Large schools' push toward playoffs begins this weekend
If last weekend’s three non-conference openers were any indication, the 2018 DODEA-Europe Division I football season has the makings of a classic campaign.
While that opening-weekend slate didn’t count towards playoff qualification, this weekend’s set of three divisional games will; it’s the first of five weeks of round-robin play that will send four of the division’s six teams into the Oct. 27 semifinal round. The championship will be determined Nov. 3 at Kaiserslautern High School.
Despite their lack of postseason ramifications, last weekend’s set of games was helpful in determining where each team stands as the games grow in consequence.
The defending champion Stuttgart Panthers are looking to become the first team to win consecutive large-school football titles since the 2006-07 Ramstein Royals. That effort got off to a rocky start Friday as the visiting Vilseck Falcons built an almost immediate 20-point advantage.
But Stuttgart’s overwhelming talent took over. The Panthers, despite losing star quarterback Chris Magalona from last year’s title team, maintained their dynamic air attack as Alec Kenfield threw for 188 yards and three touchdowns. Senior standout Gavin Abney was on the other end of two of those touchdown catches and added an 85-yard kick return for touchdown in a brilliant all-around effort.
All of that game-changing firepower, along with a sturdy defense and seasoned veteran leadership, gives the Panthers a strong chance to break the division’s streak of failed repeat bids. But the path won’t be easy.
Ramstein, which fell to Stuttgart 26-21 in last year’s title game, started its fall by reiterating its consistent dominance over local rival Kaiserslautern.
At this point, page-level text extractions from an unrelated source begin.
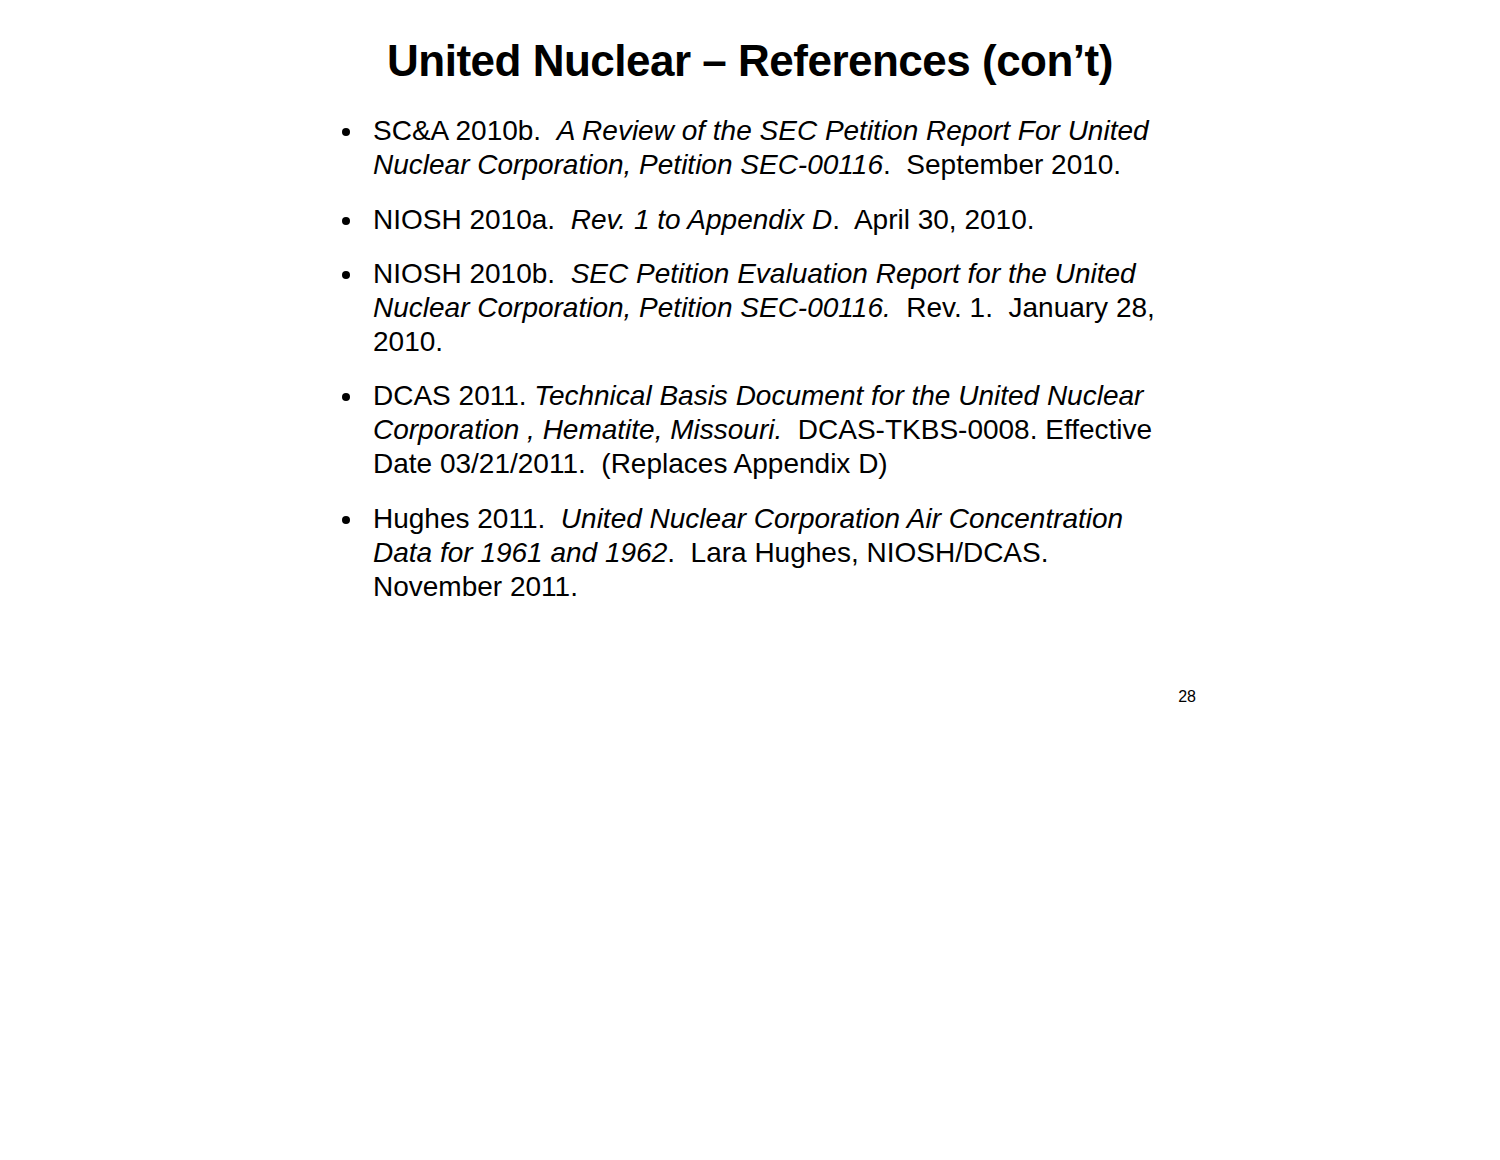United Nuclear – References (con’t)
SC&A 2010b. A Review of the SEC Petition Report For United Nuclear Corporation, Petition SEC-00116. September 2010.
NIOSH 2010a. Rev. 1 to Appendix D. April 30, 2010.
NIOSH 2010b. SEC Petition Evaluation Report for the United Nuclear Corporation, Petition SEC-00116. Rev. 1. January 28, 2010.
DCAS 2011. Technical Basis Document for the United Nuclear Corporation , Hematite, Missouri. DCAS-TKBS-0008. Effective Date 03/21/2011. (Replaces Appendix D)
Hughes 2011. United Nuclear Corporation Air Concentration Data for 1961 and 1962. Lara Hughes, NIOSH/DCAS. November 2011.
28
The Royals’ 39-8 mercy-rule suggests this year’s Royals squad will keep the program’s annual appointment in the decisive weeks of the Division I season.
Returning champions Stuttgart and Ramstein, then, remain firmly positioned at the top of the division’s hierarchy, though one of the two powerhouses will have an early hole to dig out of after this weekend’s championship-game rematch at Ramstein. The remainder of the field is less certain.
The Wiesbaden Warriors have been a championship-game mainstay for much of the decade, though they missed last year’s game after a 13-6 semifinal loss to Ramstein. But signs of vulnerability were apparent in the preseason, and Saturday’s 48-27 loss to the Lakenheath Lancers made the situation more dire.
For now, however, Wiesbaden’s history of postseason runs and considerable offensive talent outweighs a non-conference disappointment. The Lakenheath game proved the Warriors can still score plenty of points to be successful if their defense can limit the damage.
Lakenheath, meanwhile, continued its late-2017 momentum with the impressive defeat of the Warriors. The Lancers won their last two regular-season games last fall to claim the division’s last postseason berth and appear a strong contender to secure one of those spots again. Running backs Ion Duenas and Manny Cordero might comprise the most explosive such duo in DODEA-Europe this fall, and the presence of quarterback Maurice Thomas and a capable group of receivers only heightens the threat level.
Expect Vilseck, as it nearly always does, to push hard for one of those hard-won semifinal slots. The Falcons showed what they’re capable of with their early outburst against Stuttgart, and that strong showing against the division’s current headliner puts Vilseck right in the midst of playoff contention. A win against Wiesbaden this weekend would be a great start to that effort.
Only Kaiserslautern, now on its third coach in the last four seasons, failed to inspire real optimism in its non-conference opener. The struggling Raiders, who have won just two games over the past three seasons, continued their malaise with a punchless effort against the Royals. Saturday’s visit from Lakenheath represents the team’s next chance to reverse its recent fortunes.